Le leggi regionali non hanno il potere di consentire ai gestori dei lidi balneari di mantenere in piedi le strutture anche oltre la stagione estiva.

Il Consiglio di Stato mette così un punto su una questione particolarmente sentita in Puglia, quello dello smontaggio delle strutture a servizio delle spiagge: anche se sono «precarie» e «amovibili», per mantenerle in piedi è indispensabile ottenere il via libera della Soprintendenza.

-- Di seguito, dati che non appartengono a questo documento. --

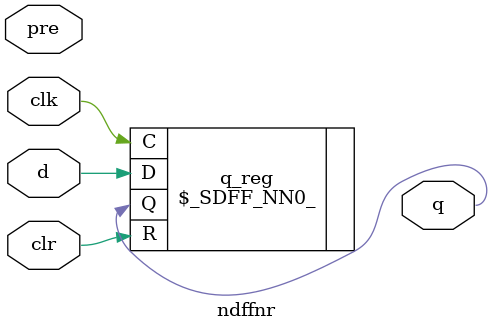
<source format=v>
/* Generated by Yosys 0.55+46 (git sha1 aa1daa702, g++ 11.4.0-1ubuntu1~22.04 -fPIC -O3) */

(* top =  1  *)
(* src = "dut.sv:40.1-51.10" *)
module ndffnr(d, clk, pre, clr, q);
  (* src = "dut.sv:40.25-40.28" *)
  input clk;
  wire clk;
  (* src = "dut.sv:40.35-40.38" *)
  input clr;
  wire clr;
  (* src = "dut.sv:40.22-40.23" *)
  input d;
  wire d;
  (* src = "dut.sv:40.30-40.33" *)
  input pre;
  wire pre;
  (* init = 1'h0 *)
  (* src = "dut.sv:40.51-40.52" *)
  output q;
  wire q;
  (* src = "dut.sv:46.5-50.16" *)
  \$_SDFF_NN0_  q_reg /* _0_ */ (
    .C(clk),
    .D(d),
    .Q(q),
    .R(clr)
  );
endmodule

</source>
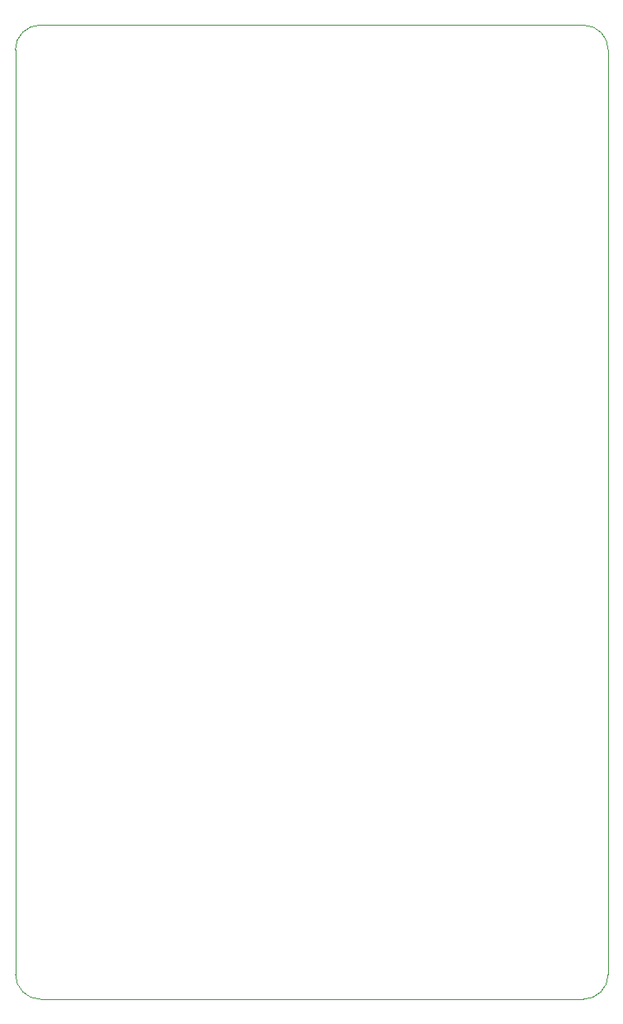
<source format=gm1>
G04 #@! TF.GenerationSoftware,KiCad,Pcbnew,8.0.4*
G04 #@! TF.CreationDate,2024-12-27T03:35:07+01:00*
G04 #@! TF.ProjectId,nerdaxe-gamma,6e657264-6178-4652-9d67-616d6d612e6b,rev?*
G04 #@! TF.SameCoordinates,Original*
G04 #@! TF.FileFunction,Profile,NP*
%FSLAX46Y46*%
G04 Gerber Fmt 4.6, Leading zero omitted, Abs format (unit mm)*
G04 Created by KiCad (PCBNEW 8.0.4) date 2024-12-27 03:35:07*
%MOMM*%
%LPD*%
G01*
G04 APERTURE LIST*
G04 #@! TA.AperFunction,Profile*
%ADD10C,0.100000*%
G04 #@! TD*
G04 APERTURE END LIST*
D10*
X77597000Y-47498000D02*
X133350000Y-47498000D01*
X135890000Y-144744000D02*
G75*
G02*
X133350000Y-147284000I-2540000J0D01*
G01*
X133350000Y-47498000D02*
G75*
G02*
X135889887Y-50061999I0J-2540000D01*
G01*
X75057000Y-50038000D02*
G75*
G02*
X77597000Y-47498000I2540000J0D01*
G01*
X133350000Y-147284000D02*
X77615051Y-147284000D01*
X135890000Y-50062000D02*
X135890000Y-144744000D01*
X75075051Y-144744000D02*
X75057000Y-50038000D01*
X77615051Y-147284000D02*
G75*
G02*
X75075051Y-144744000I0J2540000D01*
G01*
M02*

</source>
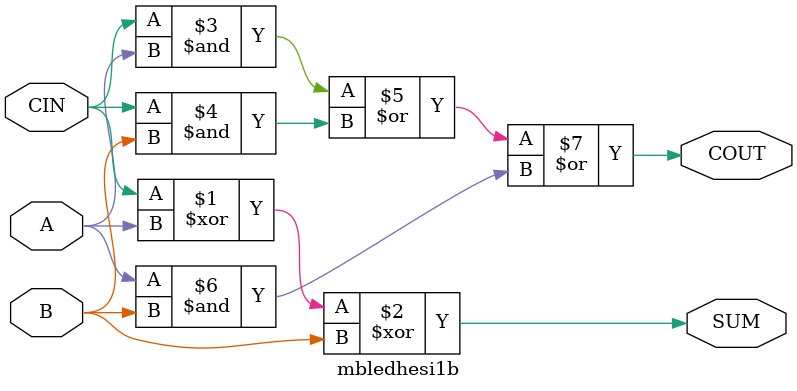
<source format=v>
`timescale 1ns / 1ps


module mbledhesi1b(

 input A,
    input B,
    input CIN,
    output SUM,
    output COUT
    );
    
assign SUM = CIN ^ A ^ B;
assign COUT = CIN & A | CIN & B | A & B;
    
endmodule

</source>
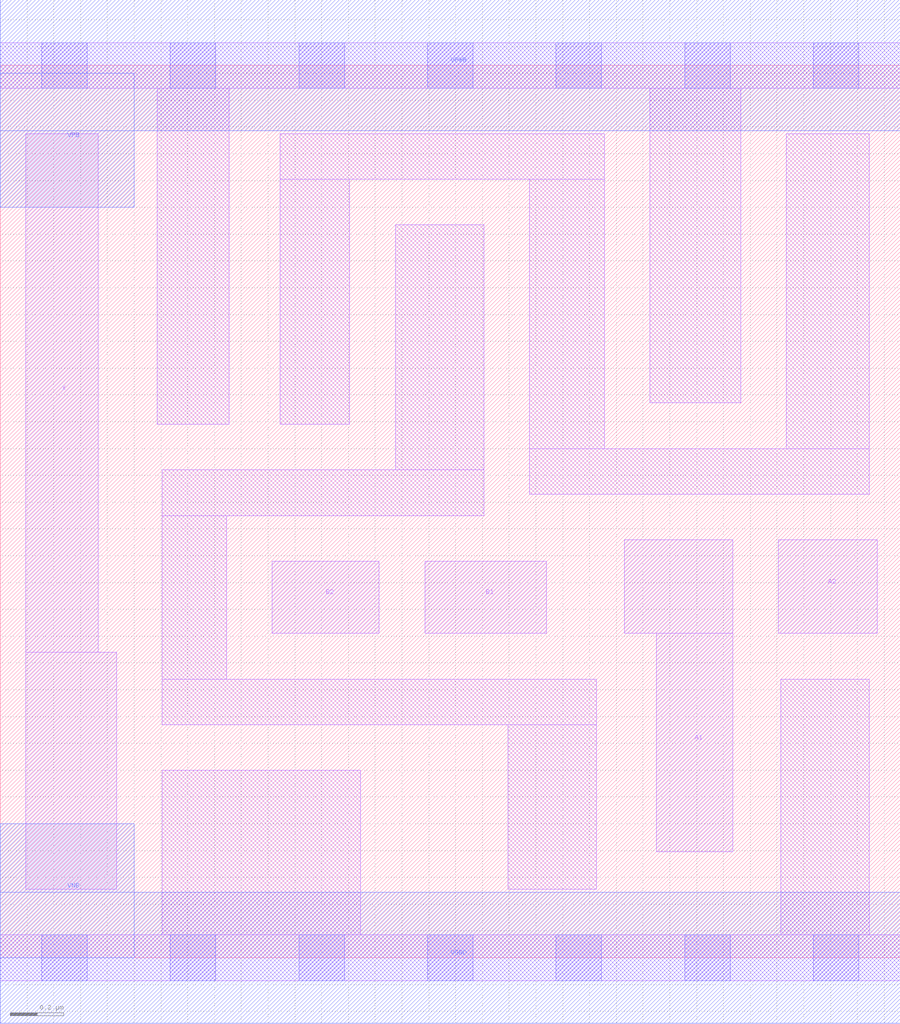
<source format=lef>
# Copyright 2020 The SkyWater PDK Authors
#
# Licensed under the Apache License, Version 2.0 (the "License");
# you may not use this file except in compliance with the License.
# You may obtain a copy of the License at
#
#     https://www.apache.org/licenses/LICENSE-2.0
#
# Unless required by applicable law or agreed to in writing, software
# distributed under the License is distributed on an "AS IS" BASIS,
# WITHOUT WARRANTIES OR CONDITIONS OF ANY KIND, either express or implied.
# See the License for the specific language governing permissions and
# limitations under the License.
#
# SPDX-License-Identifier: Apache-2.0

VERSION 5.5 ;
NAMESCASESENSITIVE ON ;
BUSBITCHARS "[]" ;
DIVIDERCHAR "/" ;
MACRO sky130_fd_sc_lp__a22o_1
  CLASS CORE ;
  SOURCE USER ;
  ORIGIN  0.000000  0.000000 ;
  SIZE  3.360000 BY  3.330000 ;
  SYMMETRY X Y R90 ;
  SITE unit ;
  PIN A1
    ANTENNAGATEAREA  0.315000 ;
    DIRECTION INPUT ;
    USE SIGNAL ;
    PORT
      LAYER li1 ;
        RECT 2.330000 1.210000 2.735000 1.560000 ;
        RECT 2.450000 0.395000 2.735000 1.210000 ;
    END
  END A1
  PIN A2
    ANTENNAGATEAREA  0.315000 ;
    DIRECTION INPUT ;
    USE SIGNAL ;
    PORT
      LAYER li1 ;
        RECT 2.905000 1.210000 3.275000 1.560000 ;
    END
  END A2
  PIN B1
    ANTENNAGATEAREA  0.315000 ;
    DIRECTION INPUT ;
    USE SIGNAL ;
    PORT
      LAYER li1 ;
        RECT 1.585000 1.210000 2.040000 1.480000 ;
    END
  END B1
  PIN B2
    ANTENNAGATEAREA  0.315000 ;
    DIRECTION INPUT ;
    USE SIGNAL ;
    PORT
      LAYER li1 ;
        RECT 1.015000 1.210000 1.415000 1.480000 ;
    END
  END B2
  PIN X
    ANTENNADIFFAREA  0.556500 ;
    DIRECTION OUTPUT ;
    USE SIGNAL ;
    PORT
      LAYER li1 ;
        RECT 0.095000 0.255000 0.435000 1.140000 ;
        RECT 0.095000 1.140000 0.365000 3.075000 ;
    END
  END X
  PIN VGND
    DIRECTION INOUT ;
    USE GROUND ;
    PORT
      LAYER met1 ;
        RECT 0.000000 -0.245000 3.360000 0.245000 ;
    END
  END VGND
  PIN VNB
    DIRECTION INOUT ;
    USE GROUND ;
    PORT
    END
  END VNB
  PIN VPB
    DIRECTION INOUT ;
    USE POWER ;
    PORT
    END
  END VPB
  PIN VNB
    DIRECTION INOUT ;
    USE GROUND ;
    PORT
      LAYER met1 ;
        RECT 0.000000 0.000000 0.500000 0.500000 ;
    END
  END VNB
  PIN VPB
    DIRECTION INOUT ;
    USE POWER ;
    PORT
      LAYER met1 ;
        RECT 0.000000 2.800000 0.500000 3.300000 ;
    END
  END VPB
  PIN VPWR
    DIRECTION INOUT ;
    USE POWER ;
    PORT
      LAYER met1 ;
        RECT 0.000000 3.085000 3.360000 3.575000 ;
    END
  END VPWR
  OBS
    LAYER li1 ;
      RECT 0.000000 -0.085000 3.360000 0.085000 ;
      RECT 0.000000  3.245000 3.360000 3.415000 ;
      RECT 0.585000  1.990000 0.855000 3.245000 ;
      RECT 0.605000  0.085000 1.345000 0.700000 ;
      RECT 0.605000  0.870000 2.225000 1.040000 ;
      RECT 0.605000  1.040000 0.845000 1.650000 ;
      RECT 0.605000  1.650000 1.805000 1.820000 ;
      RECT 1.045000  1.990000 1.305000 2.905000 ;
      RECT 1.045000  2.905000 2.255000 3.075000 ;
      RECT 1.475000  1.820000 1.805000 2.735000 ;
      RECT 1.895000  0.255000 2.225000 0.870000 ;
      RECT 1.975000  1.730000 3.245000 1.900000 ;
      RECT 1.975000  1.900000 2.255000 2.905000 ;
      RECT 2.425000  2.070000 2.765000 3.245000 ;
      RECT 2.915000  0.085000 3.245000 1.040000 ;
      RECT 2.935000  1.900000 3.245000 3.075000 ;
    LAYER mcon ;
      RECT 0.155000 -0.085000 0.325000 0.085000 ;
      RECT 0.155000  3.245000 0.325000 3.415000 ;
      RECT 0.635000 -0.085000 0.805000 0.085000 ;
      RECT 0.635000  3.245000 0.805000 3.415000 ;
      RECT 1.115000 -0.085000 1.285000 0.085000 ;
      RECT 1.115000  3.245000 1.285000 3.415000 ;
      RECT 1.595000 -0.085000 1.765000 0.085000 ;
      RECT 1.595000  3.245000 1.765000 3.415000 ;
      RECT 2.075000 -0.085000 2.245000 0.085000 ;
      RECT 2.075000  3.245000 2.245000 3.415000 ;
      RECT 2.555000 -0.085000 2.725000 0.085000 ;
      RECT 2.555000  3.245000 2.725000 3.415000 ;
      RECT 3.035000 -0.085000 3.205000 0.085000 ;
      RECT 3.035000  3.245000 3.205000 3.415000 ;
  END
END sky130_fd_sc_lp__a22o_1
END LIBRARY

</source>
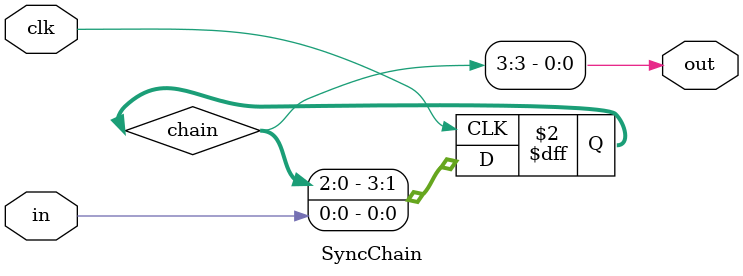
<source format=v>
`timescale 1ns/1ps

module SyncChain(
input wire in, input clk, 
output wire out
);

  reg [3:0] chain;

  always @(posedge clk) begin
      chain <= {chain[2:0], in};
  end

  assign out = chain[3];

endmodule
</source>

I giudici di Palazzo Spada (sentenza 8169/2019, Quinta sezione) hanno così respinto il ricorso di un gestore di un lido di Monopoli cui, in sede di rinnovo dell’autorizzazione, è stato imposto lo smontaggio delle strutture dopo il 31 ottobre, al termine dell’attività stagionale, per poi rimontarle in aprile.

L’imprenditore riteneva che si potesse applicare la legge regionale 17/2016 (quella che consente, appunto, di mantenere i lidi in piedi tutto l’anno), e sosteneva che - trattandosi di un’area vincolata - il nuovo Piano paesaggistico consente sulla costa le strutture balneari e non pone limiti temporali alla loro permanenza.

Il Consiglio di Stato ha tuttavia ricordato che nel 2008 la Corte costituzionale aveva già cassato una legge pugliese di analogo tenore. E questo proprio perché la Regione non ha alcun potere di esprimersi sul mantenimento delle strutture balneari, che ricadono invece nelle competenze del ministero dei Beni culturali.

«L’obbligo di smontaggio stagionale delle strutture - si legge nel provvedimento - non assume affatto carattere eccezionale, che invece deve riconoscersi all’opposta ipotesi del loro mantenimento anche al termine della stagione balneare, proprio in ragione dell’interesse pubblico tutelato, ovvero garantire il paesaggio e la piena visuale del fronte del mare».

La conseguenza è che la legge regionale del 2016, nei fatti, non serve assolutamente a nulla, perché gioca in un campo in cui non può entrare. L’unica possibilità per mantenere le strutture tutto l’anno è l’ottenimento di una autorizzazione paesaggistica da parte delle Soprintendenze. Autorizzazione che, in Puglia, non viene mai rilasciata.

La sentenza del Consiglio di Stato potrebbe diventare di riferimento nel caso delle concessioni demaniali rilasciate dal Comune di Trani in favore di altrettanti gestori di spiagge libere con servizi.

Alcune di queste hanno mantenuto montate le loro strutture, almeno in parte, anche nella stagione invernale, in forza della vigenza della concessione.

Tutto questo ha costituito un'alterazione dell'aspetto paesaggistico che ha sollevato, anche, alcune prese di posizione da parte della politica locale.